Thursday, March 29, 2007

Smithsonian For Sale

It is so easy to pick on the Smithsonian right now.

Verizon Foundation Announces $31 Million Investment in Thinkfinity.org - From the newswire, it seems Verizon is investing in wireless technologies to aid and reinforce learning and one of their newest partners will be the Smithsonian.

“Smithsonian's National Museum of American History was announced as Thinkfinity's 11th content partner. The museum's electronic outreach program creates experiences that incorporate qualities of a museum visit with the flexibility and interactivity of online tools. As a partner, the museum plans to help create family and after-school offerings on Thinkfinity.org.”

Wow, technology, educations, kids and museums... does it get any better? And the name, doesn't thinkfinity sound so much better than Verizon? Much less corporate.

Sarcasm aside, this newest deal with Verizon underscores their greater management problems. The current (and now former) executive team has time and time again failed to understand how public institutions can serve the public in the online and media world without selling vital resources and programs to private interests. As a management decision falls into the same traps that the institute has stumbled through before - misunderstanding the relationship between the public and private sectors (see examples such as content licensing, exclusive corporate access and for-profit tourism partnering) What makes me uncomfortable in this whole stream of services is that the institute continues to hand over viable program mediums to private entities.

In this case, wireless infrastructure and technology are a promising emerging opportunity for organizations to create their own footprint and level of service, not sell it to the first bidder.

So what if this is being routed through a corporate foundation. Given Verizon's vested interest in the infrastructure and direction of the wireless world, I am a little cynical about this "investment" and the idea of philanthropy here. Why the cynicism? In 2002 Verizon effectively abandoned the opportunity to provide wireless coverage of New York City; its parks, citizens, students and museums. Apparently, it was neither visible nor profitable enough to pursue? Why the about-face now?

Two reasons, 1) the Smithsonian undervalued its brand, audience and services and 2) the growth of WiFi has lit a fire under the communications company. As wireless service reaches a critical saturation, the next communication medium (WiFi) is the newest frontier. How better to corner that market than to make kids think Verizon when they education, museums and WiFi services. Remember Apple's committment to education 20 years ago? It was a brilliant strategy for fostering a grass-roots user-base and brand recognition that is paying dividends today. Verizon has taken a page from their books. Great marketing it is, philanthropy it is not.

The Smithsonian should have known better; hopefully increased government oversight will.

2 comments:

Lost Wizard of the Gorn Empire said...

I would like to cite this article about a great mashup and a wireless network in mumbai as a really good example of how we are nowhere near our wireless saturation point yet. Our providers are nowhere near the point where they are offering what _can_ be offered wirelessly, and the ones hinting at it are talking triple digit subscriber fees by the end of the month!

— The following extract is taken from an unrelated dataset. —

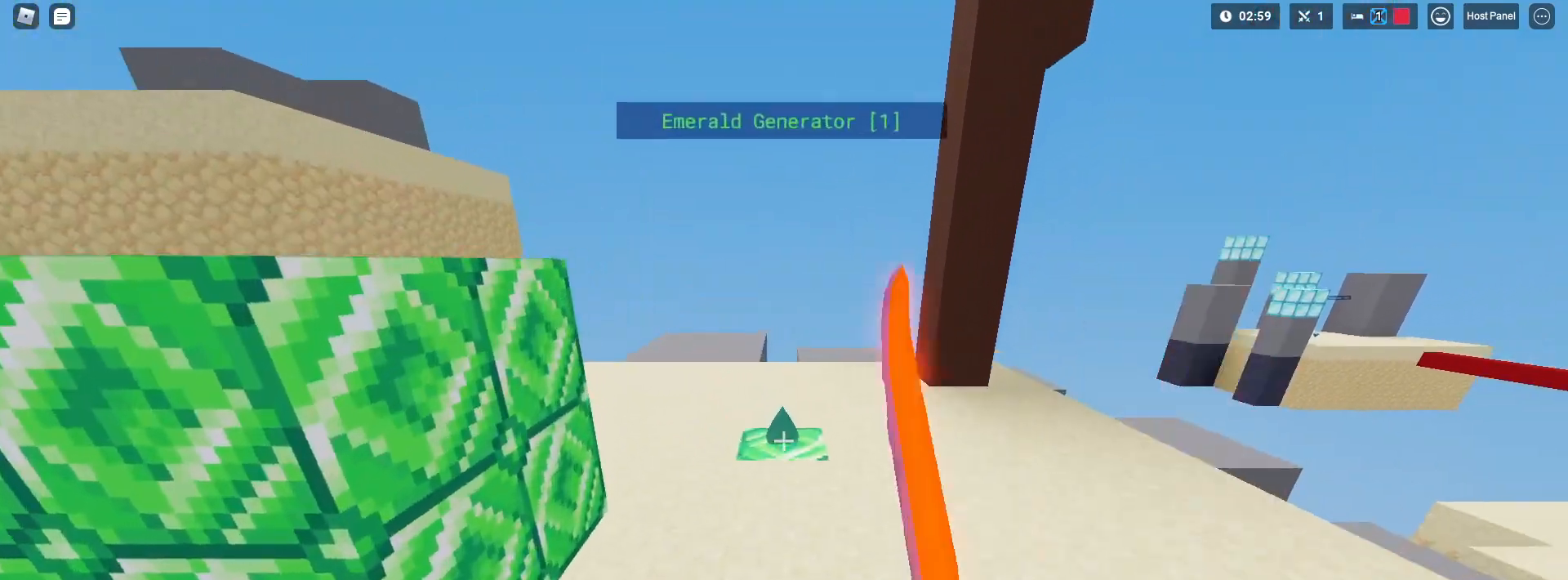
{"keys": ["shift", "w"], "mouse": [], "mouse_move": "still", "events": [[67, "space", "up"], [150, "mouse_left", "up"]]}
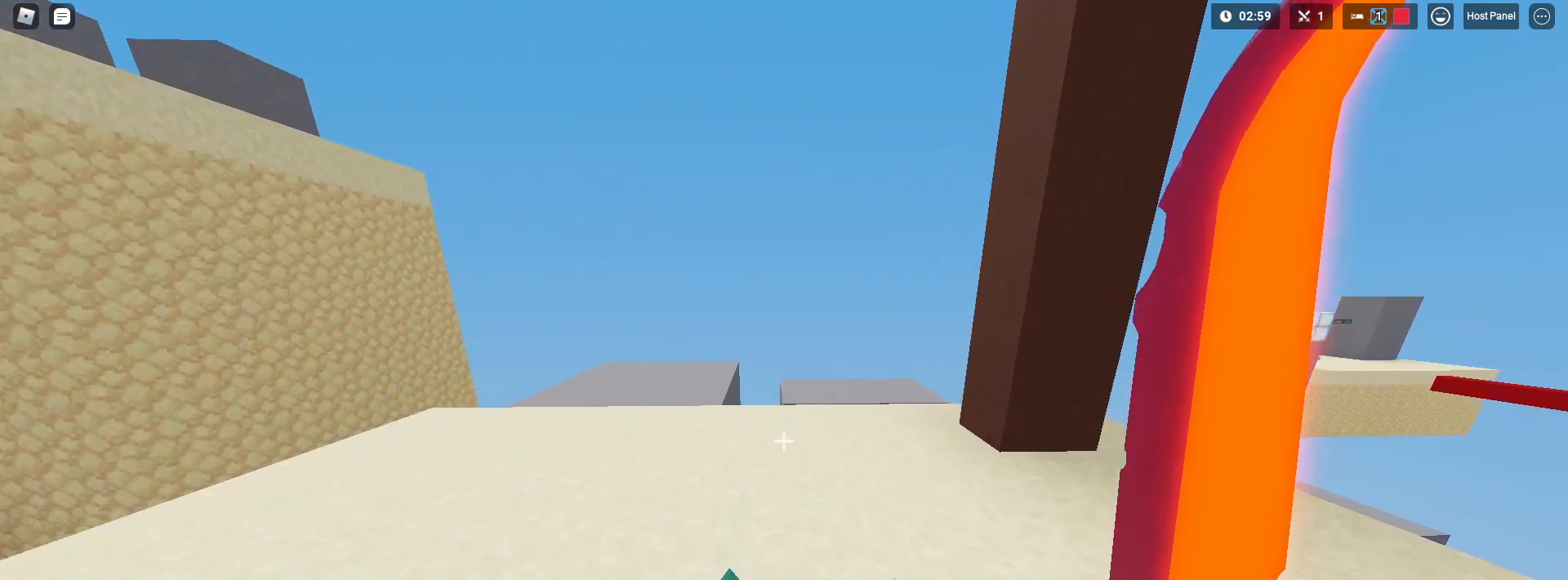
{"keys": ["shift", "w"], "mouse": [], "mouse_move": "still", "events": [[217, "a", "down"], [317, "mouse_left", "down"], [367, "a", "up"], [500, "mouse_left", "up"]]}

In the US, telco regulation and big business collaboration/price fixing stifles innovation and competition in the emerging technology market. This creates an environment ripe for "helping" non-profits, in order to gain toeholds, or throw towers up in hard to saturate places.

I agree with you that Big V is doing this for its own reasons, rather than philanthropic ones. No corporation of any kind wants free wifi propagated in any widespread area of any major city in the US. Everyone wants to be making as much as they possibly can off subscriber dollars.

Look at New Orleans, and how it was set up to enable communication for a community in need, and then immediately disbanded as soon as there was enough infrastructure presence to justify making people pay for internet/phone service again.

Linking back to the purpose of your dialog, imagine what organizations not in the US (you have cited some good examples since I have started reading) are capable of, when they don't have to play to the tune of the corporate shops here.